/ 18 July 2010

Google’s invention may lead to severe loss of app-etite

App Inventor, a DIY online tool kit that allows non-techies to build bite-sized apps for Android smartphones, John Naughton reports

I see that Google has launched a new online tool that may eventually make you wish you’d never been born. It’s called App Inventor, and it’s a kind of DIY kit that will allegedly enable non-techies to build applications for Android smartphones. “To use App Inventor,” says Google, “you do not need to be a developer. App Inventor requires no programming knowledge. This is because instead of writing code, you visually design the way the app looks and use blocks to specify the app’s behaviour.”

There’s a nice video that illustrates this point. It opens with an attractive young woman and her cat, who’s walking all over her computer keyboard. So she takes puss on to her lap and sets to work. First she hooks up her cellphone to the computer. Then she goes into the App Inventor screen and finds a “button” icon and drags that into the area before covering it with an image of a cat. Finally she finds a “sound play” block and adds that before clicking on “download to phone”. She then proudly displays her new app: you click on the picture and the phone says “miaow”.

Now, don’t get me wrong. To make this as effortless as the App Inventor appears to do requires a great deal of cleverness. In fact the software underpinning the tool is wonderfully elegant and ingenious. It’s based on research originally done at the Massachusetts Institute of Technology (MIT) and on a dialect of the Scheme programming language, which is itself a descendant of Lisp, the original artificial intelligence language. So, software-wise, the App Inventor is lovely. It’s what people will do with it that worries me.
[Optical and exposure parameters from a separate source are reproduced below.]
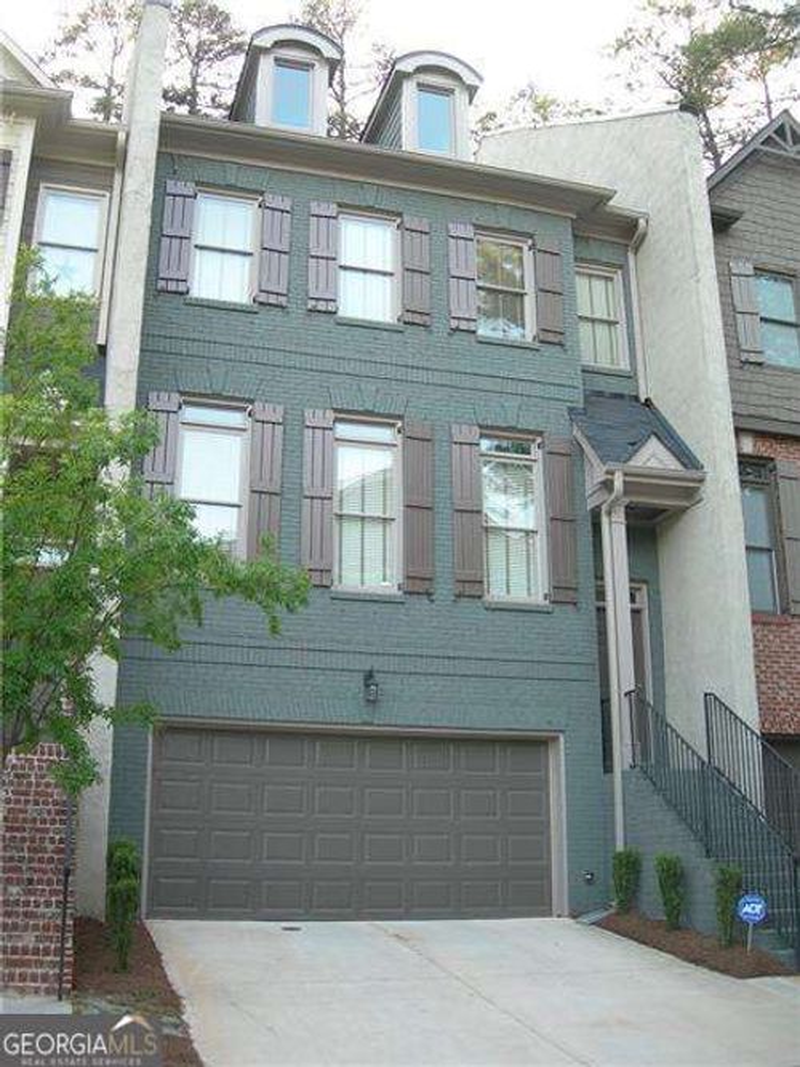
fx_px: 1171
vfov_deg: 49.0
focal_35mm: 38
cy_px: 534
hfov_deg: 37.7
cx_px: 400
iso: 50
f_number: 2.8
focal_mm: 7.8
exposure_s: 1/49.8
Two years ago this month Apple launched the iTunes Apps store and in the process triggered an avalanche of small, cheap, downloadable programs designed to run on its iPhone, iPod Touch and iPad devices. As of last month, for example, there were more than 220 000 apps in the store and the total number of downloads since it opened had passed the five billion mark. Many of these apps are free, and most of the others are priced at impulse-buy levels. Google’s Android platform launched later than the iPhone, and its apps market has therefore lagged behind Apple’s, but the number of Android apps recently passed the 100 000 mark, and it’s clear that the new App Inventor tool is intended to dramatically increase the supply.

One result of this is that the market for software has been transformed into one dominated by these bite-sized applications. “There’s an app for that,” has become Apple’s advertising slogan for its iDevices, and the meme is entering our collective unconscious. A recent New Yorker cartoon showed a depressed-looking guy arriving home. “Bad news, honey,” he says. “I’ve been replaced by an app.”

Because iPhone apps are relatively easy to write (if you have the requisite programming skills and the free System Development Kit), and even easier to distribute and sell (Apple handles all that), many people saw them as a way to get rich quick. And, in the early days especially, that did indeed seem to be true. Stories abounded of developers earning $150 000 in a month (which some did — for the first month), which fed a development frenzy. But as the stampede grew it became harder to sustain sales revenues because there’s always a more interesting impulse-buy in the store. And, of course, it became difficult to get attention for your new app, no matter how clever or ingenious it happened to be.

Gresham’s law
The other thing that became obvious is that, while there are some truly wonderful apps out there, an awful lot are trivial or tacky, or both. A big seller, for example, has been iFart (yes, you guessed what it does). Another is FingerMill Revenge (90 US cents), which turns the iPhone screen into a treadmill for your fingers. There’s iMilk ($2,70), an app that enables you to “drink milk and shake whipped cream from the comfort of your trouser pocket”. Er, and there’s iPee (90c), “a simple psychological and fun tool that presents images and/or sounds of various water scenes to kickstart you into taking care of your business”. And so on.

Note that these are all iPhone apps, which means that a modicum of serious programming expertise is needed to create them. Which leads me back to my original question about the new Google apps toolkit. If daft apps are what emerge from the level of applied IQ poured into iPhone development, imagine what it will be like when any Tom, Dick or Harriet can have a go. Maybe it will be wonderful, and we will see a blossoming of app-making creativity. Or maybe we will just discover that Gresham’s law — stated as “bad money drives out good if their exchange rate is set by law” — also applies to software.